#### Exercise goal:
Format every line of the material below as a JSON array of strings, one string per line, omitting blank lines and the picture lines.

---*---

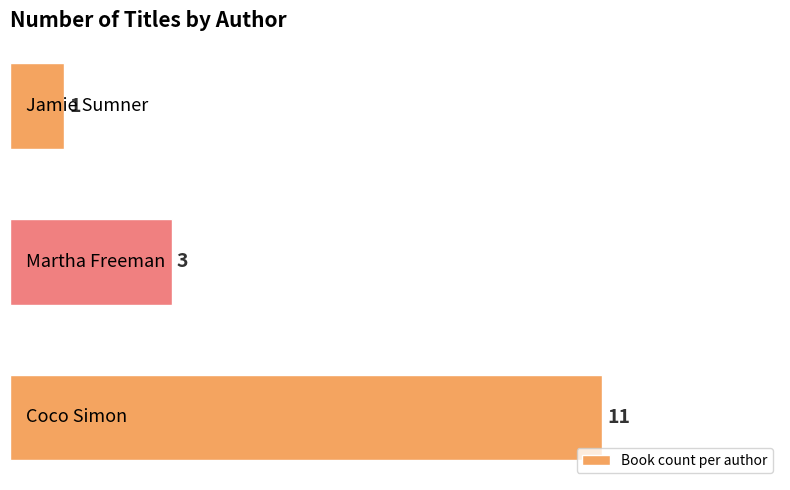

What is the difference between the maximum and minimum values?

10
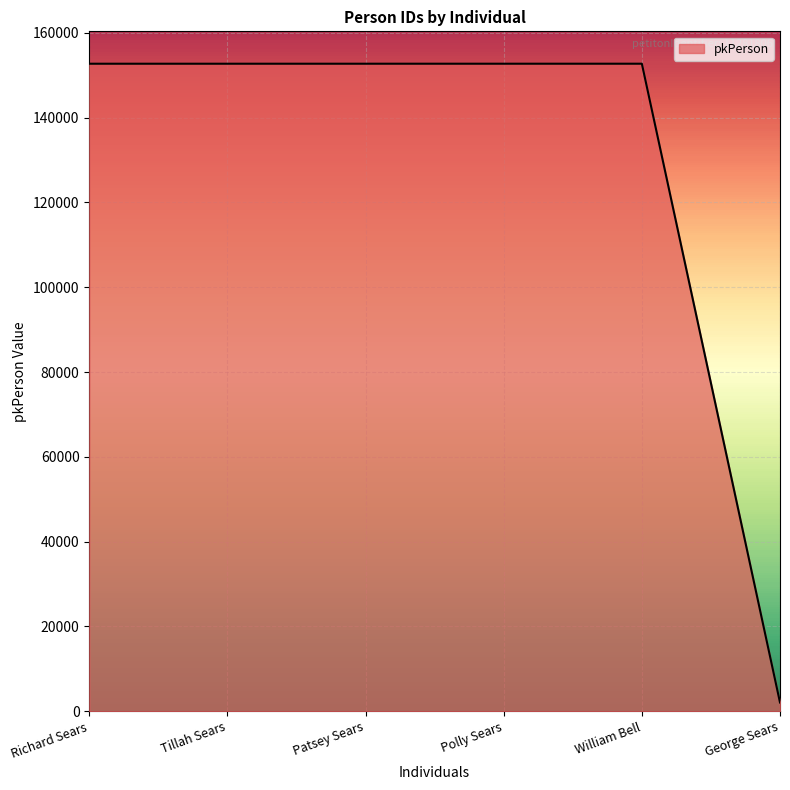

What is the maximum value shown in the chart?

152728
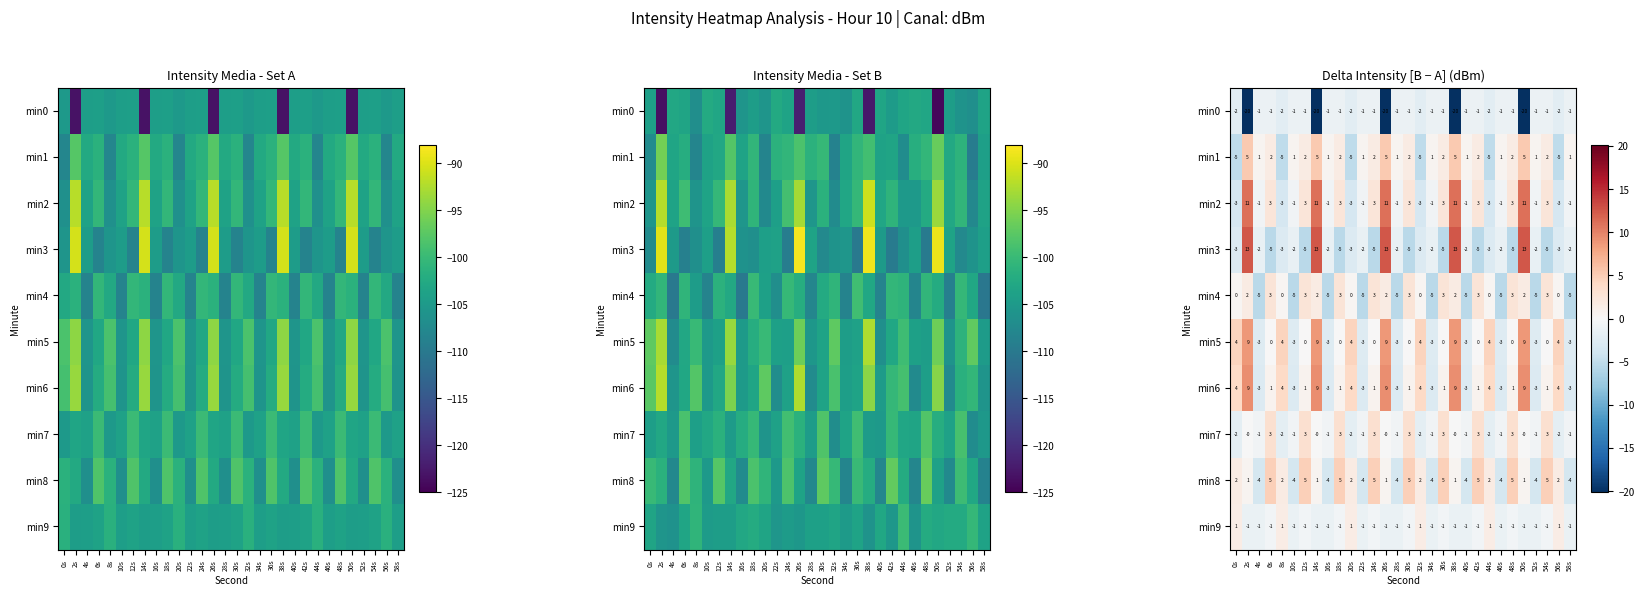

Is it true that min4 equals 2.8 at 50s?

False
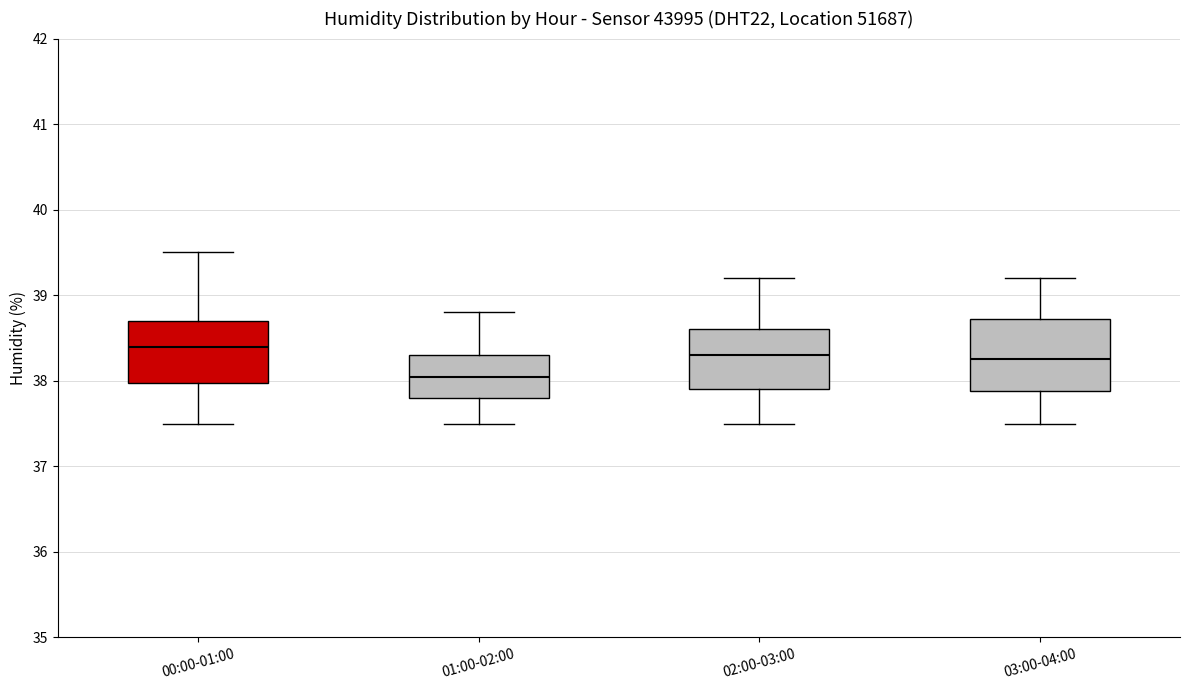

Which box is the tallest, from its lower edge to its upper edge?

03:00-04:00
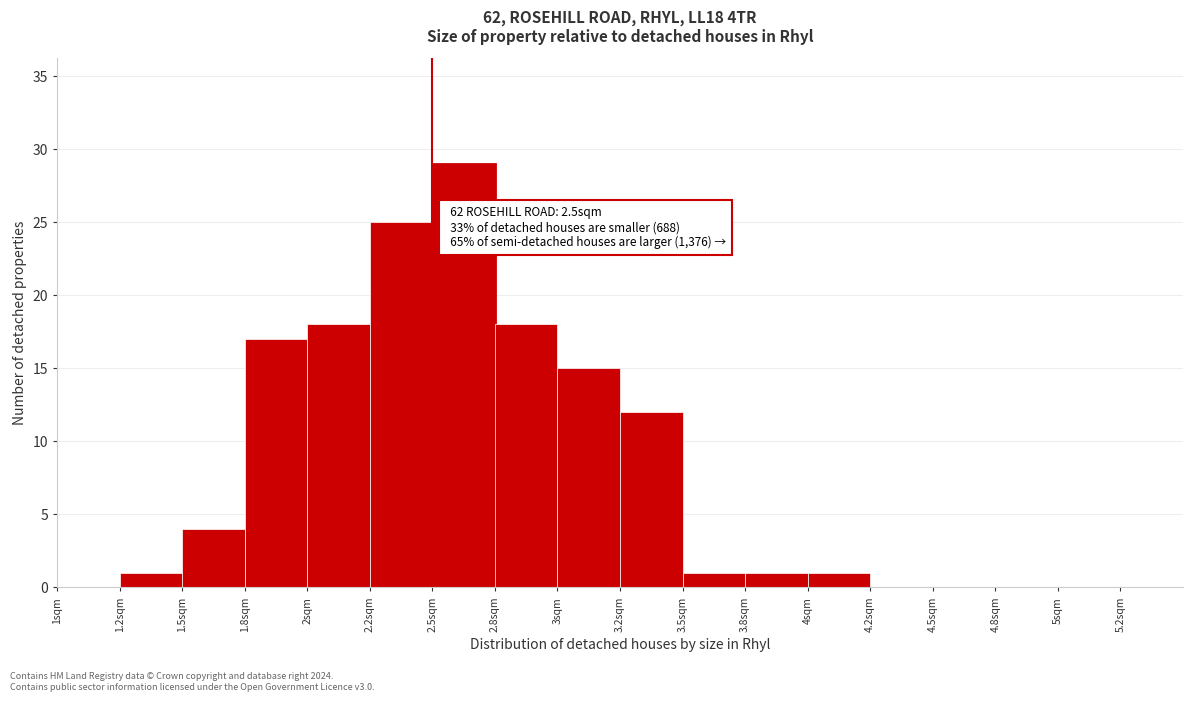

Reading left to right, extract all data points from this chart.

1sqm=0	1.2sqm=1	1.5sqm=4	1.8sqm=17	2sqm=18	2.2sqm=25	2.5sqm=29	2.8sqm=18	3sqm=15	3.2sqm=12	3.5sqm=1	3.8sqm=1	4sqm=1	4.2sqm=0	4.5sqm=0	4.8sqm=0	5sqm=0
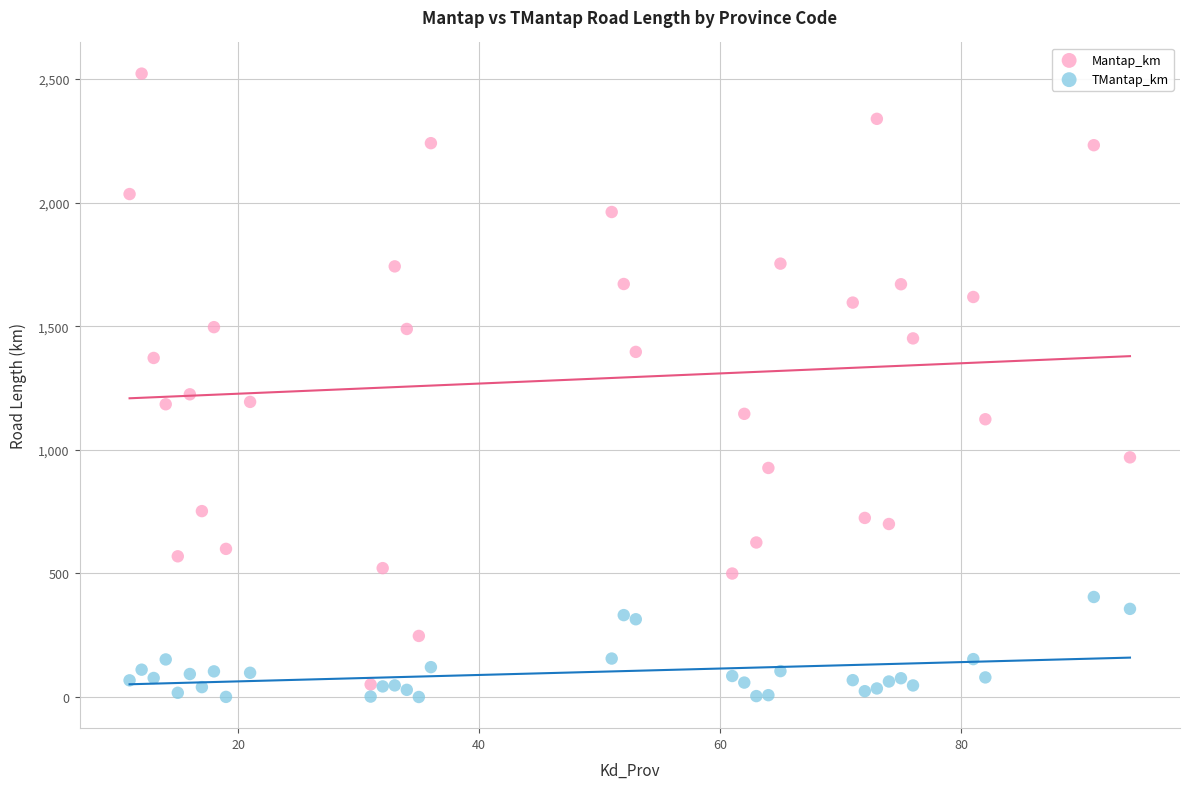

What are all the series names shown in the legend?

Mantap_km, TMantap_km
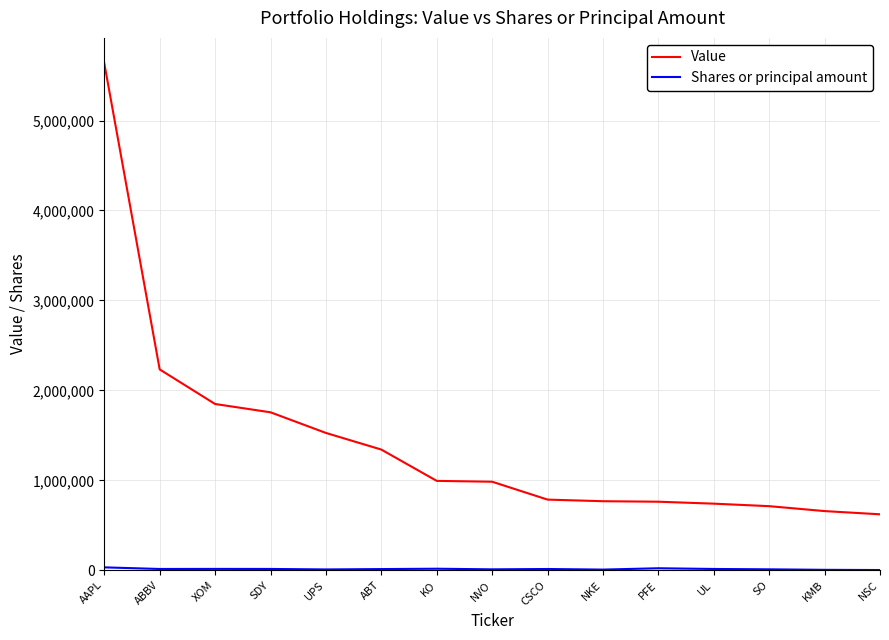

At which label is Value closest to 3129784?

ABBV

---*---

#### Result of the task:
[
  "What is the difference between the maximum and minimum values?",
  "10",
  "What is the maximum value shown in the chart?",
  "152728",
  "Is it true that min4 equals 2.8 at 50s?",
  "False",
  "Which box is the tallest, from its lower edge to its upper edge?",
  "03:00-04:00",
  "Reading left to right, extract all data points from this chart.",
  "1sqm=0\t1.2sqm=1\t1.5sqm=4\t1.8sqm=17\t2sqm=18\t2.2sqm=25\t2.5sqm=29\t2.8sqm=18\t3sqm=15\t3.2sqm=12\t3.5sqm=1\t3.8sqm=1\t4sqm=1\t4.2sqm=0\t4.5sqm=0\t4.8sqm=0\t5sqm=0",
  "What are all the series names shown in the legend?",
  "Mantap_km, TMantap_km",
  "At which label is Value closest to 3129784?",
  "ABBV"
]